Just before noon a half dozen bidarkas shot out from shore, each packed with Indians. In the first was Skayeut, a tall man with a wide, deep chest and massive bones. He thrust out his hand to Jean and they looked into each other’s eyes, and then they both smiled.
Trade was brisk. The Tlingit Indians were born traders. Even before the arrival of Captain Cook they knew the value of the land trade routes and their economic value to the tribe. At one time the tribe had traveled three hundred miles to stop the establishment of a Hudson Bay post where it would interfere with their own trade with tribes from the interior.
Of this Jean knew, and that old Skayeut could give him information about the interior. The old chieftain was about to learn that information itself could be a valuable item of trade.
For three nights they remained at Elfin Cove, and each night LaBarge noted down the results of his talks with the old chief and the procession of Tlingits and Salish the chief brought to talk of Alaska.

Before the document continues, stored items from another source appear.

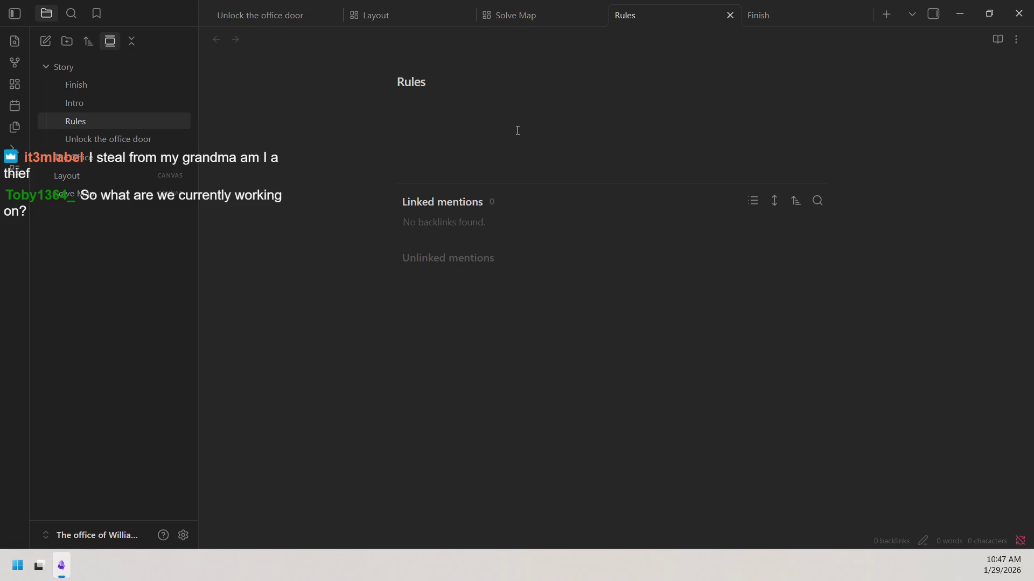
{"action": "left_click", "coordinate": [135, 83]}
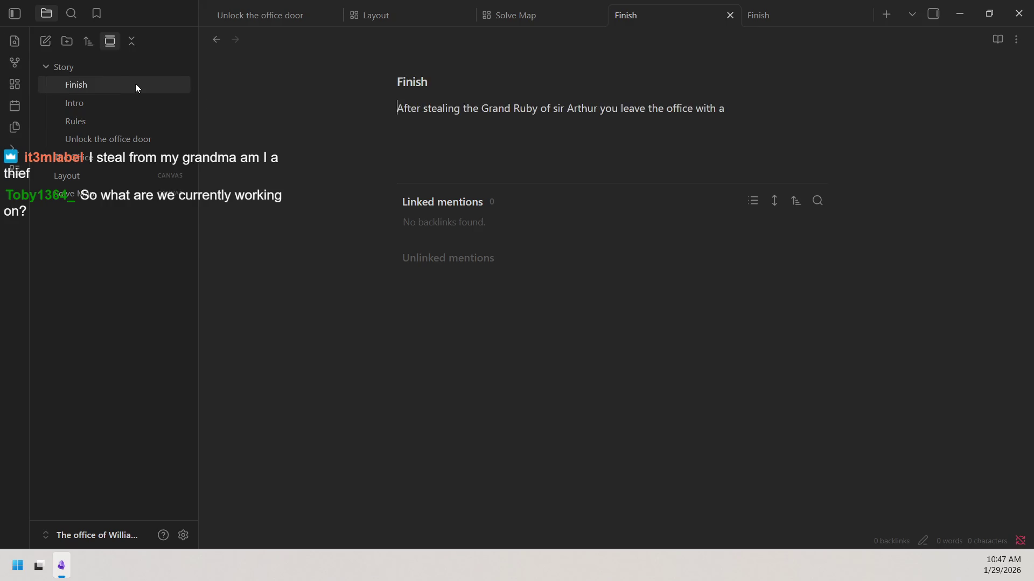
{"action": "left_click", "coordinate": [126, 121]}
{"action": "left_click", "coordinate": [126, 111]}
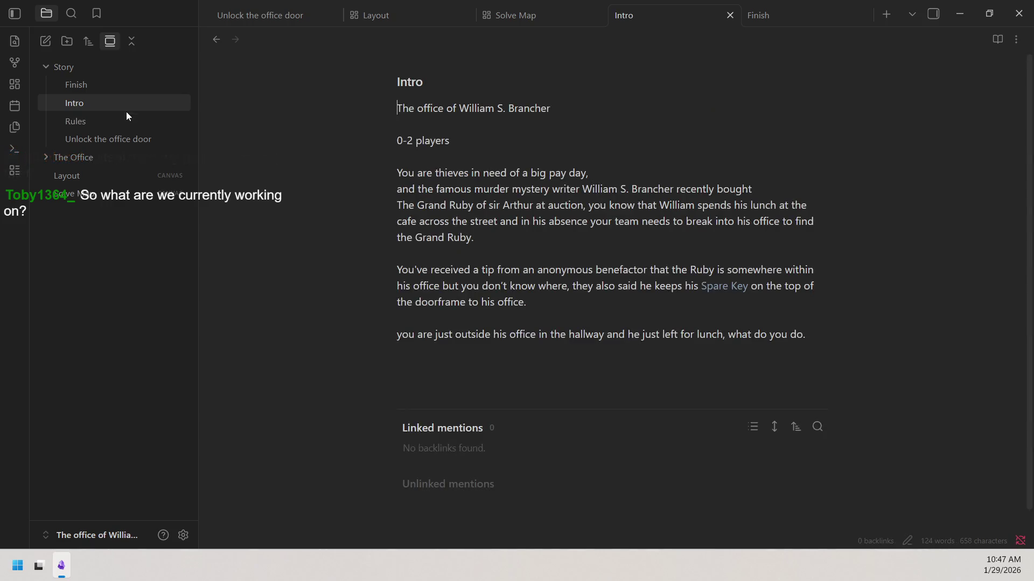
{"action": "left_click", "coordinate": [123, 144]}
{"action": "left_click", "coordinate": [121, 151]}
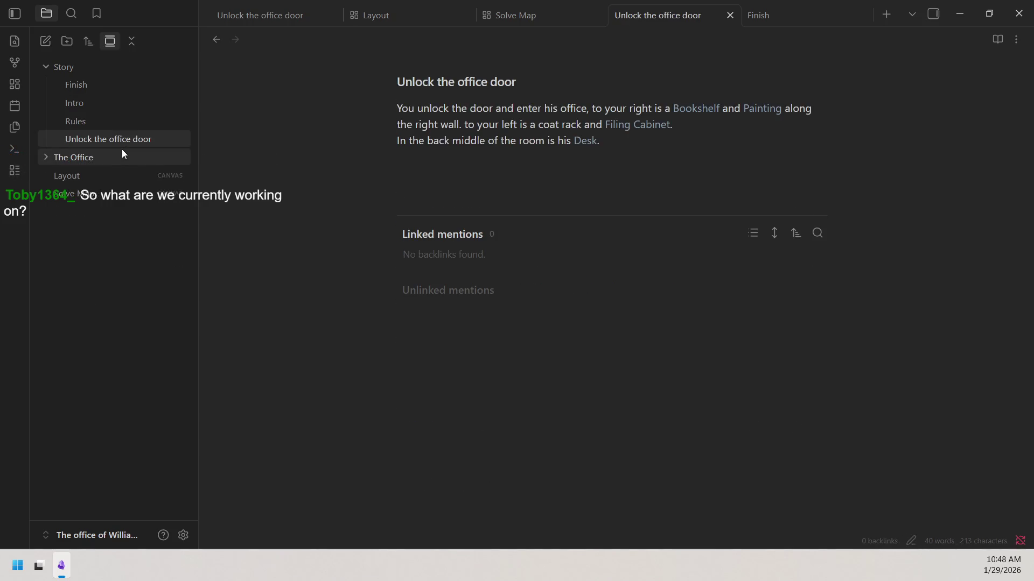
{"action": "mouse_move", "coordinate": [108, 139]}
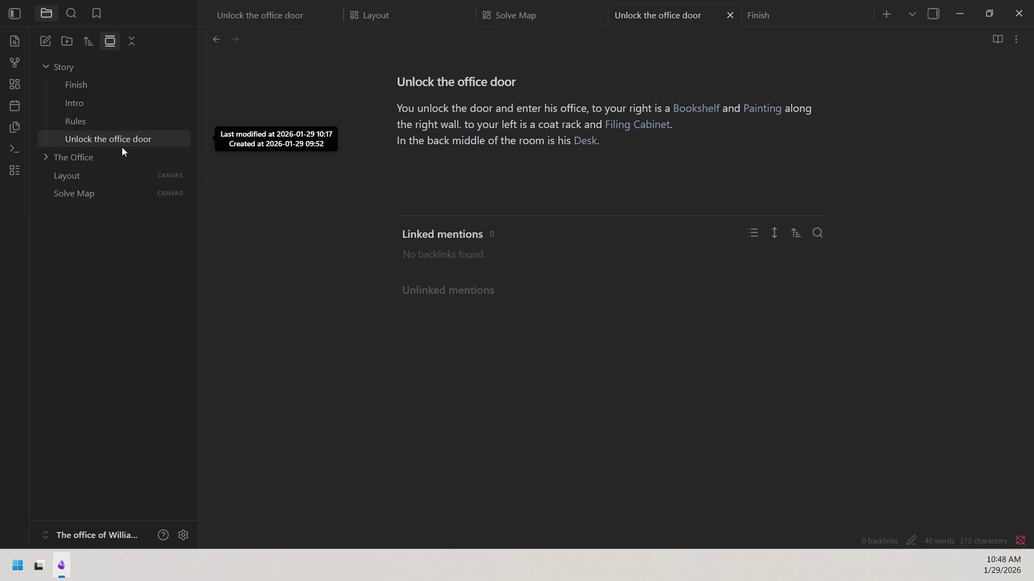
{"action": "left_click", "coordinate": [80, 96]}
{"action": "left_click", "coordinate": [93, 87]}
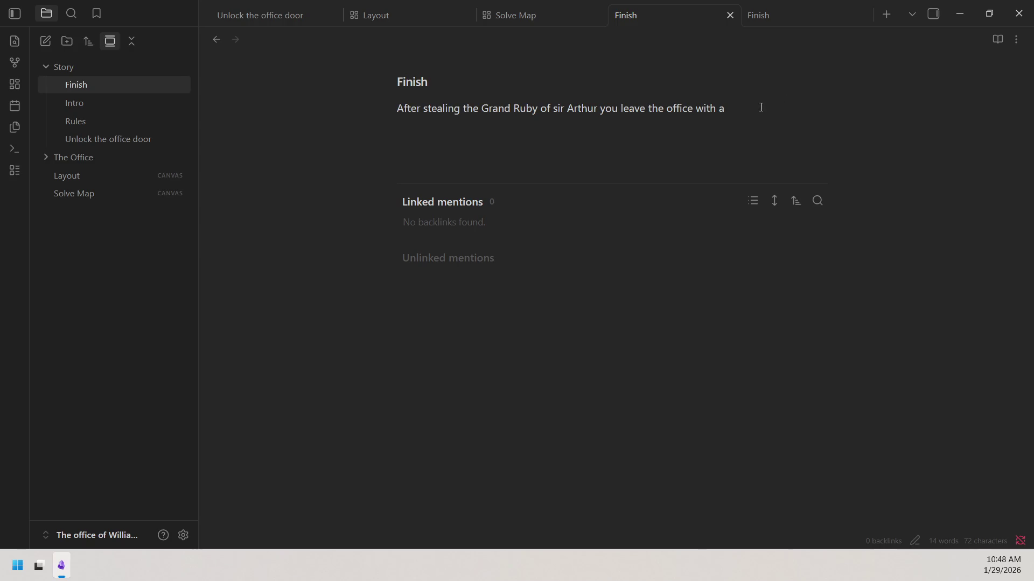
Reword the ending to 'you escape from the building', fixing typos, and expand The Office folder.
{"action": "key", "text": "BackSpace"}
{"action": "key", "text": "BackSpace"}
{"action": "key", "text": "BackSpace"}
{"action": "key", "text": "BackSpace"}
{"action": "key", "text": "BackSpace"}
{"action": "key", "text": "BackSpace"}
{"action": "key", "text": "BackSpace"}
{"action": "key", "text": "BackSpace"}
{"action": "key", "text": "BackSpace"}
{"action": "key", "text": "BackSpace"}
{"action": "key", "text": "BackSpace"}
{"action": "key", "text": "BackSpace"}
{"action": "key", "text": "BackSpace"}
{"action": "key", "text": "BackSpace"}
{"action": "type", "text": "escape "}
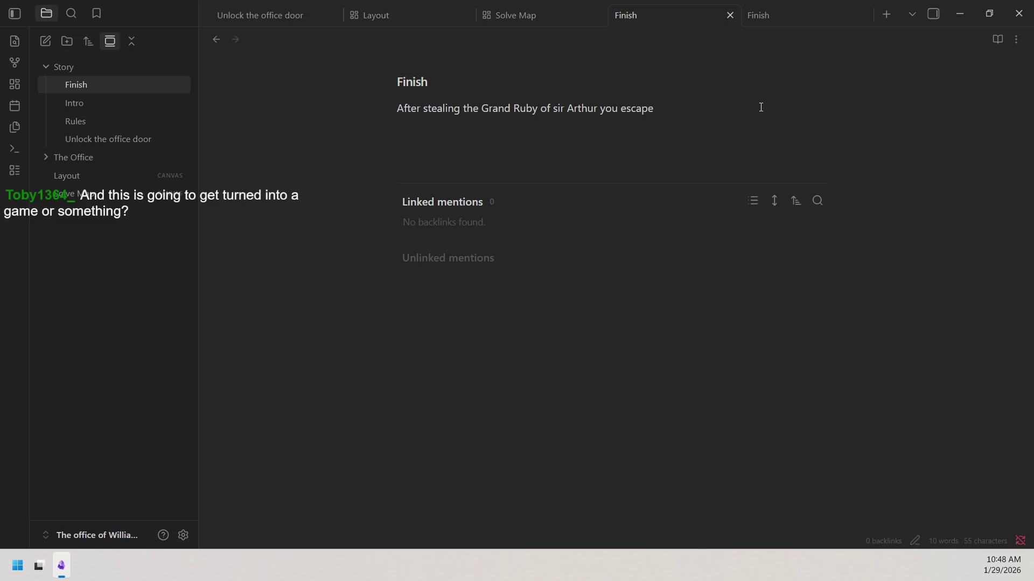
{"action": "type", "text": "the "}
{"action": "type", "text": "build"}
{"action": "type", "text": "inf"}
{"action": "key", "text": "BackSpace"}
{"action": "type", "text": "g"}
{"action": "key", "text": "Left"}
{"action": "key", "text": "Left"}
{"action": "key", "text": "Left"}
{"action": "type", "text": "frp"}
{"action": "key", "text": "BackSpace"}
{"action": "type", "text": "om"}
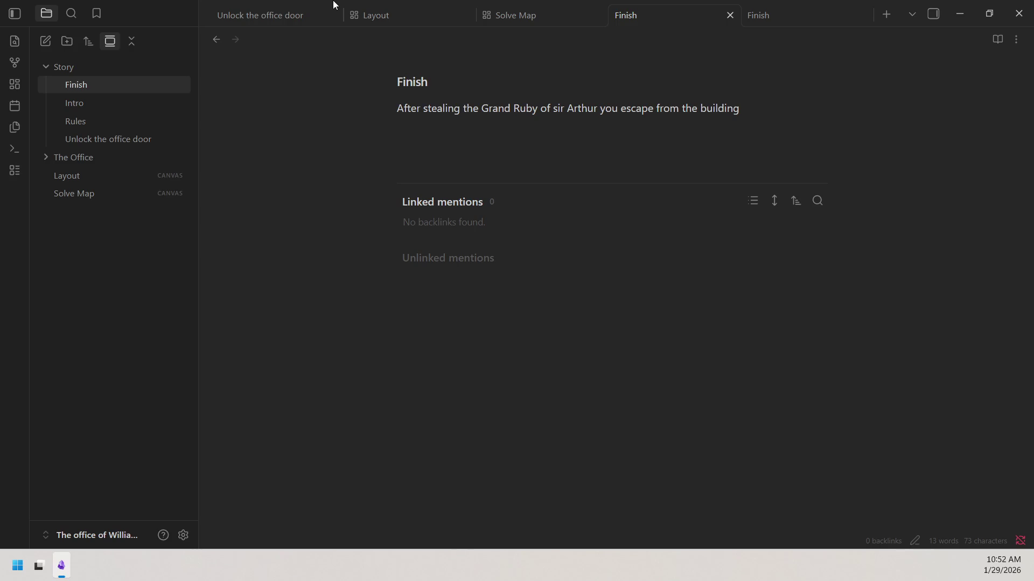
{"action": "left_click", "coordinate": [81, 156]}
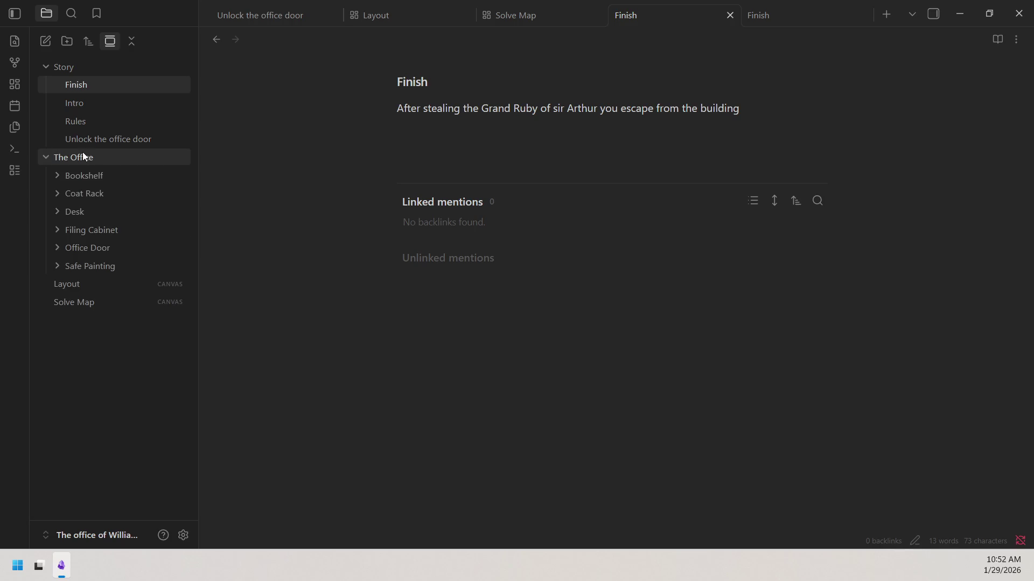
Reach the Safe note inside the Safe Painting subfolder of The Office.
{"action": "left_click", "coordinate": [95, 248]}
{"action": "left_click", "coordinate": [95, 248]}
{"action": "left_click", "coordinate": [97, 266]}
{"action": "left_click", "coordinate": [97, 302]}
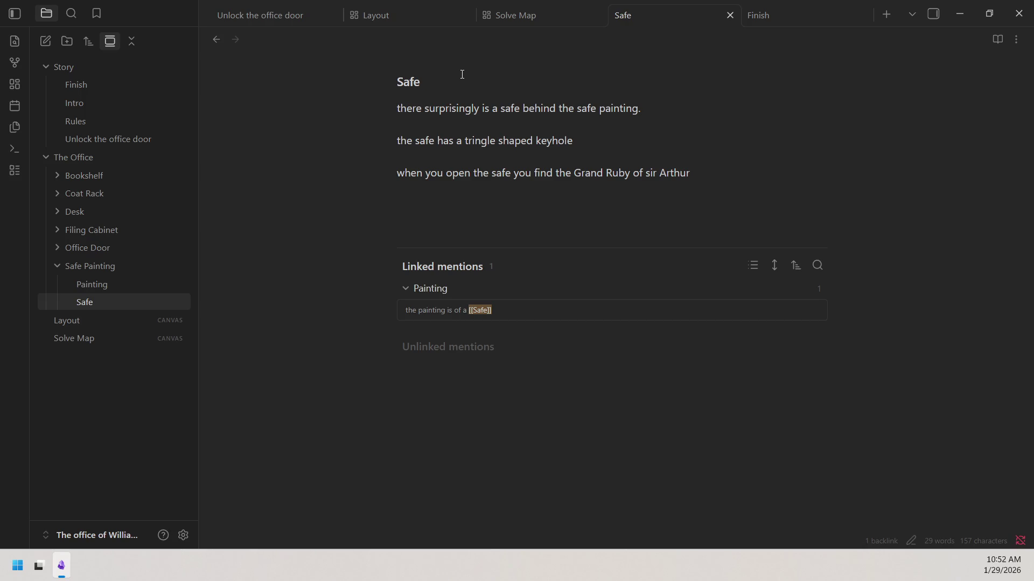
{"action": "type", "text": "("}
{"action": "type", "text": "LOCKED)"}
Rename the note to 'Safe (LOCKED)', updating Painting's link, and show the Layout canvas.
{"action": "left_click", "coordinate": [509, 54]}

Later, alone in his cabin, Jean noted down what he had heard for future reference.
... the gold is known to the Russians. An effort was made to mine it without success and for some reason further attempts were discouraged, probably they did not wish to attract attention to a territory so insecure in a military sense.
Old Skayeut knows where more gold can be had and will trade for iron. The iron here is in small deposits and difficult for the Tlingits to work. They are a superior people and the blankets they weave of dog hair or cedar bark are equal to the best, anywhere.
For a month the Susquehanna worked her way south, down Saginaw Channel into Stephens Passage, pausing at this island or that village. As planned, they touched a dozen villages where no traders had been in some time and soon the hold of the schooner was filled with prime fur.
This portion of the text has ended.